Chapter 5 Climate Research

WCRP Activities > Stratospheric Processes and their Role in Climate (SPARC)

The Stratospheric Processes and their Role in Climate (SPARC) program of WCRP involves studies of the interaction of dynamical, radiative and chemical processes in the stratosphere and upper troposphere, as well as their impacts at the surface. The SPARC program includes work on the depletion of stratospheric ozone which is very relevant to Australia. The Bureau of Meteorology maintains the national ozone observation program that provides basic data for SPARC studies. The program involves surface and satellite measurements of total ozone across Australia, and ozonesonde observations are taken regularly at Melbourne. The Bureau and the Australian Antarctic Division (AAD) collaborate to maintain an ozonesonde program at Macquarie Island.

Using the routine data on stratospheric ozone in association with the output from the operational global numerical weather prediction model, a system to analyse and predict UV levels at the surface continues to be developed in BMRC (Figure 5.12). Research in the University of Tasmania and AAD aims to parameterise the effect of UVB radiation on microbial communities in the coastal waters of Antarctica. Data from a field study in 2002-03 are being analysed and compared with a model of carbon productivity.

Figure 5.12. A typical daily pattern of clear sky UV Index from the Bureau of Meteorology.

Gravity waves play an important role in the dynamics of the stratosphere, and researchers at Adelaide University are directly involved in a SPARC project aimed at improving our understanding of gravity waves in the atmosphere. Ground-based radar and high-resolution radiosonde data are used to estimate the sources and fluxes of gravity waves in the troposphere and lower stratosphere, and a global climatology of wave activity in the lower stratosphere has been produced. Convection is a source of gravity waves, and the Darwin Area Wave Experiment (DAWEX) was a SPARC field experiment aimed at quantifying the generation of gravity waves by deep tropical convection. During DAWEX in late 2002, in Darwin, researchers from Adelaide University, BMRC, USA and Japan used a variety of ground-based, in situ and modelling techniques to study convectively generated waves and their propagation into the middle and upper atmosphere.

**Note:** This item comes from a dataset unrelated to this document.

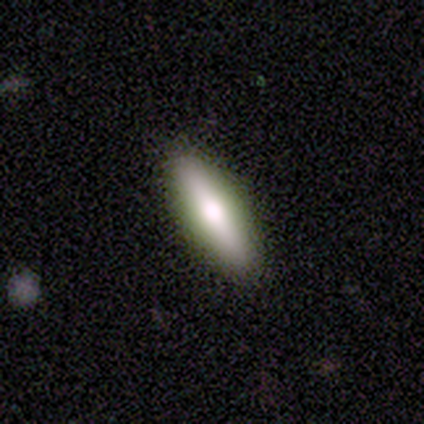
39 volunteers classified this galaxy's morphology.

There has been research in BMRC to improve the representation of the stratosphere in models. The work has included collaboration with other organisations aimed at identifying the sources of uncertainty in modelling stratospheric processes. The GCM Reality Intercomparison Project for SPARC (GRIPS) is being completed in 2003, and it is found that the structure of the polar vortex in models varies with the representation of gravity-wave drag, the top level and the vertical resolution in the model. BMRC is hosting a project under the auspices of WGNE that complements GRIPS by focusing on predictability in the stratosphere. It is found that the representation of the stratosphere affects overall quality of model prediction, and the accuracy of prediction is improved by higher vertical resolution and a higher top level for the model.

The University of Wollongong operates a complementary site of the international Network for the Detection of Stratospheric Change (NDSC) aimed at monitoring longterm variability and change in the composition of the stratosphere using ground-based remote-sensing instruments. The site at Wollongong involves solar, infrared, visible and UV spectroscopy.

Analysing data from the Cape Grim Baseline Air Pollution Station (BAPS), CAR scientists have found that concentrations of chlorofluorocarbons (CFCs) in the atmosphere have begun to decline for the first time (Figure 5.13). Chlorinated organic trace gases are the major chemical drivers of stratospheric ozone depletion, and analysis of background air at Cape Grim combined with firn air from Antarctica shows that tropospheric organochlorine levels peaked in the mid-1990s and are now declining steadily. It is expected to take another fifty years for organochlorine levels to fall to the levels of the early 1980s, when anthropogenic sources of these species were first introduced.

Figure 5.13. Cape Grim record of CFC-11 in clean (background) air. The reduction in concentration of this significant ozone depleting substance since the early 1990s resulted from the international protocols established in the 1980s. (Courtesy CSIRO Atmospheric Research).